I know I can use TH1->Fill to keep adding data from the second set while i’m evaluating it. And I keep doing computeIntegral() to recompute the quantiles.
However over time the bins below the lowest and above the highest accumulate a large number of outliers. This makes the percentiles I calculate erroneous. I would like to adjust/move/shift the bin contents from time to time to bring the outliers back into the regular histogram bins. How can this be done?

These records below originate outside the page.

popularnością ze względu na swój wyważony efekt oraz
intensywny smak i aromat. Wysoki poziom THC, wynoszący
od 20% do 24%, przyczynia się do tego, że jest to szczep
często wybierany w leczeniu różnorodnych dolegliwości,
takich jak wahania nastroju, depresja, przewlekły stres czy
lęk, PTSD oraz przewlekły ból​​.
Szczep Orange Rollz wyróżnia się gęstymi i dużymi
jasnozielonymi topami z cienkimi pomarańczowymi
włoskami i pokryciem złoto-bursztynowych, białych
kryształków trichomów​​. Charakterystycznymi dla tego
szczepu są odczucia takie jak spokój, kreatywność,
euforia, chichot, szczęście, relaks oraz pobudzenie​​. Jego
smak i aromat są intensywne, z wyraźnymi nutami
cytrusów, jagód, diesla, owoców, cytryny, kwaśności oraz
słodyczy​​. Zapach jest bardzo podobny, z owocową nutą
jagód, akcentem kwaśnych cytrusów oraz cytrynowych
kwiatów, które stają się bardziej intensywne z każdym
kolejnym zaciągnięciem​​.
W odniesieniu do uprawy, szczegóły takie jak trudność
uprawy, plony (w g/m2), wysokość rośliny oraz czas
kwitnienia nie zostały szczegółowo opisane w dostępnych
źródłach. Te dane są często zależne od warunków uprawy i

Attaching the code here in case you want to see what im doing. Please follow the comments in BOLD to get a quick idea.
Thanks in advance.
Cheers
Arin
[size=85][code]
//THE FIRST DATA SET, THIS IS USED TO COMPUTE THE FIRST HISTOGRAM
vector<TDataReader> &histDataInputVector = DataInputVectorArr[0];
//READING THE VALUES INTO AN ARRAY
deque<Double_t> valsArray;
TSimpleEvent firstEvnt = histDataInputVector[0].ReadEvent(0);
for(int i=0; i<histDataInputVector.size(); i++)
{
Long64_t count = histDataInputVector[i].GetEventCount();
for(Long64_t j=0; j < count; j++)
{
TSimpleEvent evnt = histDataInputVector[i].ReadEvent(j);
if(!(evnt==TSimpleEvent()))
{
Double_t value = evnt.Val;
valsArray.push_back(value);
}
}
}
//COMPUTING MEAN AND STANDARD DEVIATION
Double_t Mean = TMath::Mean(valsArray.begin(), valsArray.end());
Double_t StdDev = TMath::RMS(valsArray.begin(), valsArray.end());
//SETTING THE HISTOGRAM MIN AND MAX AS histMinStdDevs and
//histMaxStdDevs STANDARD DEVIATIONS BELOW AND ABOVE THE MEAN
Double_t minVal = Mean-histMinStdDevsStdDev;
if(minVal<0)minVal=0;
Double_t maxVal = Mean+histMaxStdDevsStdDev;
//CREATING THE FIRST CUT OF THE HISTOGRAM WITH noBins BINS
TH1D * histogram = new TH1D(“h1”,“Data”,noBins,minVal,maxVal);
for(int j=0;j<valsArray.size();j++)
{
histogram->Fill(valsArray[j]);
}
//TARGET DATA SET THAT NEEDS TO BE EVALUATED WHILE ALSO
//ADDED TO THE HISTOGRAM
vector<TDataReader> &DataInputVector = DataInputVectorArr[1];
for(int i=0; i<DataInputVector.size(); i++)
{
//GET THE HISTOGRAM INTEGRAL
Double_t * integrals = histogram->GetIntegral();
Long64_t inputcount = DataInputVector[i].GetEventCount();
for(Long64_t j=0; j < inputcount; j++)
{
TSimpleEvent CurrentEvnt = DataInputVector[i].ReadEvent(j);
if(!(CurrentEvnt==TSimpleEvent()))
{
TSimpleEvent PercentileEvent;
Int_t binNo = histogram->FindBin(CurrentEvnt.Val);
PercentileEvent.Val=(integrals[binNo]>1)?1:integrals[binNo];
DataOutputVector[i].WriteEvent(PercentileEvent);
//ADD THE NEW DATA TO THE HISTOGRAM
histogram->Fill(CurrentEvnt.Val);
}
else
{
ERROR("Current Event is NULL, MA calculation in inconsistent state... exiting!");
return;
}
}
//AFTER EACH 2ND DIMENTION ITERATION RECOMPUTE THE INTEGRAL
histogram->ComputeIntegral();
//WOULD ALSO LIKE TO REDISTRIBUTE THE OUTLIERS
//BACK INTO THE HISTOGRAM HERE, BUT HOW???
}
[/code][/size]